Text excerpt:
Is Plastic Surgery Right for Me?

I stretched out my shoulders, arching my back to ease the ever-present pain just below my neck. As I rapidly approach my fourth decade, my doctor has been getting more adamant. At my last appointment, she finally told me, “If you decide not to get a reduction, then we need to start looking at back and neck surgery options within the next five years.”

I’ve always been “blessed” with my Great-great Aunt Mary’s frame. The trait has been passed to a daughter of each generation, my aunt in hers and me in mine. By the time I entered high school, I was sporting a bra size that widened eyes and produced unwelcome stares.


My twenties were a marvelous time of weight loss and a few short weeks after a nasty break up when I was 22 during which I filled out, but didn’t overflow, a C cup due in large part to my diet of crackers, vodka, and jelly beans.

I settled into a “comfortable” DD cup during the early years of my marriage. Then I got pregnant.

“Don’t worry, after breast feeding, they’ll go to the size they were,” I was assured.

“Or smaller,” a friend added with a laugh, igniting hope as I stared into the mirror at the overabundance.

I lost weight after my son weaned, but did not lose an inch of the girls. Another pregnancy and 10 years later, I’m still sporting a size that is less grapefruit and more dolce watermelon. I know because I once put a personal sized melon in my bra. Low and behold, it fit.

Dieting and weight loss have not helped. While my waistband size shrinks, the girls stay stubbornly the same. My headaches have increased, the nerves in my left arm tingle, and running is, well, a pain. Literally. Taking a deep breath, I called the number given to me by a fellow member of the Sisterhood of the Buxom and made an appointment.

I’ve never been one for whom plastic surgery seemed like an option. As much as I’d love a post C-section tummy tuck, the pain and cost of the procedure keeps it firmly in the “would you ever” category. I hope to age gracefully without nips and tucks around my face and chin. And, as much as I already rub at the lines on my forehead, Botox doesn’t seem like my cup of tea.

Which is why, sitting in an impeccably decorated exam room, with informational pamphlets clutched in my hand and promises of life without the near constant back and neck pain, I had to finally realize that sometimes plastic surgery isn’t really optional.

Have you ever had a procedure done? Do you have any advice for a newbie?

Set of tasks:
1. Retype the part of the essay on plastic surgery that begins at the words "My twenties were" and stops after the words "and jelly beans.".
2. List the foods and drinks the essay on plastic surgery names as the writer's diet after the breakup at age 22.
The data has no connection to the essay on plastic surgery.

Recorded data:
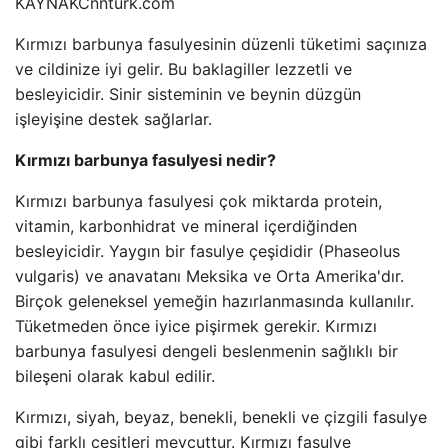
KAYNAK
Cnnturk.com
Kırmızı barbunya fasulyesinin düzenli tüketimi saçınıza
ve cildinize iyi gelir. Bu baklagiller lezzetli ve
besleyicidir. Sinir sisteminin ve beynin düzgün
işleyişine destek sağlarlar.
Kırmızı barbunya fasulyesi nedir?
Kırmızı barbunya fasulyesi çok miktarda protein,
vitamin, karbonhidrat ve mineral içerdiğinden
besleyicidir. Yaygın bir fasulye çeşididir (Phaseolus
vulgaris) ve anavatanı Meksika ve Orta Amerika'dır.
Birçok geleneksel yemeğin hazırlanmasında kullanılır.
Tüketmeden önce iyice pişirmek gerekir. Kırmızı
barbunya fasulyesi dengeli beslenmenin sağlıklı bir
bileşeni olarak kabul edilir.
Kırmızı, siyah, beyaz, benekli, benekli ve çizgili fasulye
gibi farklı çeşitleri mevcuttur. Kırmızı fasulye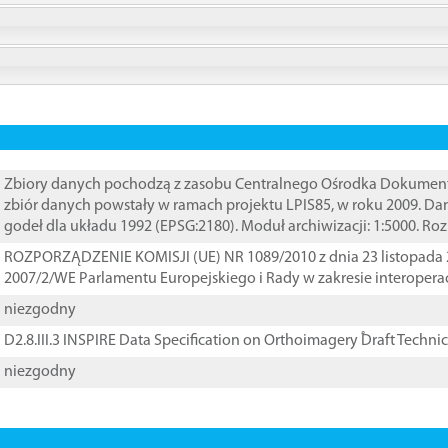
Zbiory danych pochodzą z zasobu Centralnego Ośrodka Dokumentacj
zbiór danych powstały w ramach projektu LPIS85, w roku 2009. D
godeł dla układu 1992 (EPSG:2180). Moduł archiwizacji: 1:5000. Ro
ROZPORZĄDZENIE KOMISJI (UE) NR 1089/2010 z dnia 23 listopada 
2007/2/WE Parlamentu Europejskiego i Rady w zakresie interopera
niezgodny
D2.8.III.3 INSPIRE Data Specification on Orthoimagery ֠Draft Techni
niezgodny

Replies:
1.
My twenties were a marvelous time of weight loss and a few short weeks after a nasty break up when I was 22 during which I filled out, but didn’t overflow, a C cup due in large part to my diet of crackers, vodka, and jelly beans.

2. crackers, vodka, jelly beans